> **What you are asked to do**
Set down, unchanged, the lines starting at the one that contains "美国可是学不了韩国……这个传染程度已经没法估计了……" and ending after the one that contains "ses of Lace diminish in amount.", including both.

╭─ Input

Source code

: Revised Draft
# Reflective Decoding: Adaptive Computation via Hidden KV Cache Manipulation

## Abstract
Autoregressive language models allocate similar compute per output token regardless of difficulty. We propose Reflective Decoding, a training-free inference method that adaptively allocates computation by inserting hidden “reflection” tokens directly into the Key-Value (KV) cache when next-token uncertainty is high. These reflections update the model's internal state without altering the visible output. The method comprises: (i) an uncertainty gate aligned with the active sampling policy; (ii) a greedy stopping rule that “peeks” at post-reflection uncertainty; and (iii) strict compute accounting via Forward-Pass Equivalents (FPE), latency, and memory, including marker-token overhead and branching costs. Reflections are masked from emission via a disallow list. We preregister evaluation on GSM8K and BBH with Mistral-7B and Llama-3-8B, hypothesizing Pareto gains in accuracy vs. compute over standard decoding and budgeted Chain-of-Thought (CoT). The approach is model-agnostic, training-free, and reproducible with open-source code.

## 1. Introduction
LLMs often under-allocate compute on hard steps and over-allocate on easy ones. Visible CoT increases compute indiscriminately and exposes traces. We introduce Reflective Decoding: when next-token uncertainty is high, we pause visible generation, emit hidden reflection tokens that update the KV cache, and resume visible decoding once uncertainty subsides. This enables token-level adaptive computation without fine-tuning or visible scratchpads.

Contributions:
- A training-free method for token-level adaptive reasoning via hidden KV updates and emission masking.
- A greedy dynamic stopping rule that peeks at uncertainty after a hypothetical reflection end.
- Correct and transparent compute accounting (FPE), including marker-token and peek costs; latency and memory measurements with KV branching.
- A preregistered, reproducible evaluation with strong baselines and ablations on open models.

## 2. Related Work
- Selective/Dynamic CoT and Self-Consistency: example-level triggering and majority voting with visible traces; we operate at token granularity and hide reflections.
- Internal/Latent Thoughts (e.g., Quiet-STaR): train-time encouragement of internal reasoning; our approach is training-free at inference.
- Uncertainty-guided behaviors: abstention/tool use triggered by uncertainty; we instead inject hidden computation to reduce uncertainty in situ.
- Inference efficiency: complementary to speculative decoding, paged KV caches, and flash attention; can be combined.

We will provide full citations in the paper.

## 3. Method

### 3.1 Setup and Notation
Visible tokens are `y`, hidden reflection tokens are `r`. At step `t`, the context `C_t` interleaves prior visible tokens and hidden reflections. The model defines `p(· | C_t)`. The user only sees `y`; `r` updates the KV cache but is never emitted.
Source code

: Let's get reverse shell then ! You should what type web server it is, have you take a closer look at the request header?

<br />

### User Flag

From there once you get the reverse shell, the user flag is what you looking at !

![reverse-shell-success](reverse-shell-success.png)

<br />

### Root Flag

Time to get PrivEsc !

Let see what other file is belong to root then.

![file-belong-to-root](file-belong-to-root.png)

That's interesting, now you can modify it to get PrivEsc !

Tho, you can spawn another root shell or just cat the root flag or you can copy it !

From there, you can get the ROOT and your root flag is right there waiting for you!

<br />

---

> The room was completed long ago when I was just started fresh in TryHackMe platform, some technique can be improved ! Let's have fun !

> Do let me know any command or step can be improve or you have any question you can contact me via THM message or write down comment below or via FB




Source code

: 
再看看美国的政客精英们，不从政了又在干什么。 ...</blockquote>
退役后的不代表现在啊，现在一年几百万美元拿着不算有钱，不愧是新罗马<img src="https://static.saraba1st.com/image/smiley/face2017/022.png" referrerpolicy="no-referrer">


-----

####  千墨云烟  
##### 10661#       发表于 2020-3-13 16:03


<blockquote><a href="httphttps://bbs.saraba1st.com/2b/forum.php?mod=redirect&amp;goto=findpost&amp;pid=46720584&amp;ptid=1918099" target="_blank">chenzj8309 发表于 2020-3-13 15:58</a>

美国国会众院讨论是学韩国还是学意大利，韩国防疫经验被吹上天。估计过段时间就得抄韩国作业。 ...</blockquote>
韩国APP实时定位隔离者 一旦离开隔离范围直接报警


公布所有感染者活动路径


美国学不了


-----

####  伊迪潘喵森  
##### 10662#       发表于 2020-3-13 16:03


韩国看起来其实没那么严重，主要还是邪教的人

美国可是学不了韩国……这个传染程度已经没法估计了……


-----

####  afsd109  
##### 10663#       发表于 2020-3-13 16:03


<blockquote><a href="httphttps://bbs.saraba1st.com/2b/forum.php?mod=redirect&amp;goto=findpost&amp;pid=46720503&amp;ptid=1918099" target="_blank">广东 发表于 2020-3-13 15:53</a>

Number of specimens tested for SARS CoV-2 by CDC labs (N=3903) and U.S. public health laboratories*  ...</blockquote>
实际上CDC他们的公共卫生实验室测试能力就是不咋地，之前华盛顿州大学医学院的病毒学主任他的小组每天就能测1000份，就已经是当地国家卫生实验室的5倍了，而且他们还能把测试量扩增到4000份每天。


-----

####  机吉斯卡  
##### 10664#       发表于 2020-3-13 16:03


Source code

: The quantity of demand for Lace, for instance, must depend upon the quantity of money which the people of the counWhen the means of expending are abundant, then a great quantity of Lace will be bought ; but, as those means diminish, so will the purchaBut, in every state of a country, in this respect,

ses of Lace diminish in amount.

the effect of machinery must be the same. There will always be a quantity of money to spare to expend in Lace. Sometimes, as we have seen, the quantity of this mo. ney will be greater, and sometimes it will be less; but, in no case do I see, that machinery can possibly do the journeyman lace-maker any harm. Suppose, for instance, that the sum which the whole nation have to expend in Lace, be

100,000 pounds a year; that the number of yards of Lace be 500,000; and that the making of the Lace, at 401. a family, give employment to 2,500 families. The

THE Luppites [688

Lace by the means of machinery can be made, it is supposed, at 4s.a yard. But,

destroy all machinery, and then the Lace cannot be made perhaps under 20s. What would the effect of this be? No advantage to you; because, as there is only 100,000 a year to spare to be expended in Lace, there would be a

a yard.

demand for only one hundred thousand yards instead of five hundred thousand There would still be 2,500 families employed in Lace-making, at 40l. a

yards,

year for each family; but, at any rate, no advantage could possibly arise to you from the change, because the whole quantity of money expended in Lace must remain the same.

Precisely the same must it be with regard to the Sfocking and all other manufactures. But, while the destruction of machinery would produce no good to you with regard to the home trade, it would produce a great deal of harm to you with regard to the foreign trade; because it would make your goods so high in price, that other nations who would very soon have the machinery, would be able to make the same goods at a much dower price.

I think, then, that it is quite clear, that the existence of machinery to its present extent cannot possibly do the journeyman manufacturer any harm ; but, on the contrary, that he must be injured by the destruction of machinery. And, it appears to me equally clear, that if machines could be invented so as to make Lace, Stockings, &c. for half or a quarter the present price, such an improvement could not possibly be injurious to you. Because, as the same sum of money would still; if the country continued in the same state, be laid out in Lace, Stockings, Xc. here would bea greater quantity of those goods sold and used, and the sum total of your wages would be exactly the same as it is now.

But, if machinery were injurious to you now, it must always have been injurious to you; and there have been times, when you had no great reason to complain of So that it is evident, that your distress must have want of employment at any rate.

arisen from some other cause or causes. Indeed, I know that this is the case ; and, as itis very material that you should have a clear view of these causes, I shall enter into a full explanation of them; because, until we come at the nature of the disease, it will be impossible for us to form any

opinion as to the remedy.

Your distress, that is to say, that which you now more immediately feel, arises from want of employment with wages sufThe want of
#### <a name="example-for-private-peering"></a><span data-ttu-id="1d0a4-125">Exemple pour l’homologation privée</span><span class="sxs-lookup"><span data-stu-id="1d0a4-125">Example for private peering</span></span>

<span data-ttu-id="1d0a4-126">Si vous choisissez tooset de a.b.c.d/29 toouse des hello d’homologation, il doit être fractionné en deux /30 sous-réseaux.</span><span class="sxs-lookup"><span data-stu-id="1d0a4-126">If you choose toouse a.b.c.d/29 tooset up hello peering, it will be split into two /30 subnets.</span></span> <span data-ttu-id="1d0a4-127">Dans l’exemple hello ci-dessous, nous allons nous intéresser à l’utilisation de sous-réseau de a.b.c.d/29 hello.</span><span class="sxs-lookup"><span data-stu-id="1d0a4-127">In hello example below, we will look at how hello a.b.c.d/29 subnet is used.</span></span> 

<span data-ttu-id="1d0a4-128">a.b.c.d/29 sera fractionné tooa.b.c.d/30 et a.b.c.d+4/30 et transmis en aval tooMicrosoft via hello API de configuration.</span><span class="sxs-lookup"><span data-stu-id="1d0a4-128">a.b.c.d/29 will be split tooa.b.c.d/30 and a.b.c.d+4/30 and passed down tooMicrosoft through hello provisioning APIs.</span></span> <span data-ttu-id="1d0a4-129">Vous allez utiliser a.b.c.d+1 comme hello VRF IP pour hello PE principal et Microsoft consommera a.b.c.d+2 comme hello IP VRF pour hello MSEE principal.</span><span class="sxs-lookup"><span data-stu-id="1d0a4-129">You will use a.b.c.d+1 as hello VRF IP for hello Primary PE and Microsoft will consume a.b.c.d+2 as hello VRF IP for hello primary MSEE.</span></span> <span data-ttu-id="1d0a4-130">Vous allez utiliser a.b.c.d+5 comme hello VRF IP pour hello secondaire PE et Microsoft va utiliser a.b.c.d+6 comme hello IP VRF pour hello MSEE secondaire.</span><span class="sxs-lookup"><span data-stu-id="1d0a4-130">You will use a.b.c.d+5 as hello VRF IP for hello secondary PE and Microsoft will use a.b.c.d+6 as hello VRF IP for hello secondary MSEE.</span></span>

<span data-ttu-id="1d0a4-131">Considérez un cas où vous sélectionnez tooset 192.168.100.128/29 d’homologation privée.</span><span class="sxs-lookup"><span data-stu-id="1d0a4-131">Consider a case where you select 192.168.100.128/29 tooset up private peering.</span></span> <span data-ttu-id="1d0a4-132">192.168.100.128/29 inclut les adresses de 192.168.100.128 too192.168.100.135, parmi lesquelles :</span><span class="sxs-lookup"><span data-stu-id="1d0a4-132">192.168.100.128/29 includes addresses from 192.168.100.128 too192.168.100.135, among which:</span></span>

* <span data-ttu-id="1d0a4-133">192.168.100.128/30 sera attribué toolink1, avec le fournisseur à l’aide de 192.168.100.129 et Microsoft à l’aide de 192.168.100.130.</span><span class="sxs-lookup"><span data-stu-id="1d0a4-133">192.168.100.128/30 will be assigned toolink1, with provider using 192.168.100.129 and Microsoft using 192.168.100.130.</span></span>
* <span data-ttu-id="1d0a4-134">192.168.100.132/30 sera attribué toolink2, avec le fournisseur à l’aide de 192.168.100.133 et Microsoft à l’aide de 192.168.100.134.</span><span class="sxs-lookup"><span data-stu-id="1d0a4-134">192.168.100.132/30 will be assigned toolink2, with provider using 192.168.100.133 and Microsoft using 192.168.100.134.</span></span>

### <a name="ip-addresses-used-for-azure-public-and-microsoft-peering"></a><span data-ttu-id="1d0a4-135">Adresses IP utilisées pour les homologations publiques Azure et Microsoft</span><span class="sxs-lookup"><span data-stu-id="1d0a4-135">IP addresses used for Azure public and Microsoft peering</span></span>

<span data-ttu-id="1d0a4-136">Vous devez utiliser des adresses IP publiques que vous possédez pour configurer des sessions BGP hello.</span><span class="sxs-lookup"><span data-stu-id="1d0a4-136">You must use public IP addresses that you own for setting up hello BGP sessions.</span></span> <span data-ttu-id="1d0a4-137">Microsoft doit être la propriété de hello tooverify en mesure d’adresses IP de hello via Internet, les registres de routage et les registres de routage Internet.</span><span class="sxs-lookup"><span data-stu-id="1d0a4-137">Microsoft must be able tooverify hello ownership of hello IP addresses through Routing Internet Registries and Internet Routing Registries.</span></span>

╰─

> **Completed exercise**
美国可是学不了韩国……这个传染程度已经没法估计了……


-----

####  afsd109  
##### 10663#       发表于 2020-3-13 16:03


<blockquote><a href="httphttps://bbs.saraba1st.com/2b/forum.php?mod=redirect&amp;goto=findpost&amp;pid=46720503&amp;ptid=1918099" target="_blank">广东 发表于 2020-3-13 15:53</a>

Number of specimens tested for SARS CoV-2 by CDC labs (N=3903) and U.S. public health laboratories*  ...</blockquote>
实际上CDC他们的公共卫生实验室测试能力就是不咋地，之前华盛顿州大学医学院的病毒学主任他的小组每天就能测1000份，就已经是当地国家卫生实验室的5倍了，而且他们还能把测试量扩增到4000份每天。


-----

####  机吉斯卡  
##### 10664#       发表于 2020-3-13 16:03


Source code

: The quantity of demand for Lace, for instance, must depend upon the quantity of money which the people of the counWhen the means of expending are abundant, then a great quantity of Lace will be bought ; but, as those means diminish, so will the purchaBut, in every state of a country, in this respect,

ses of Lace diminish in amount.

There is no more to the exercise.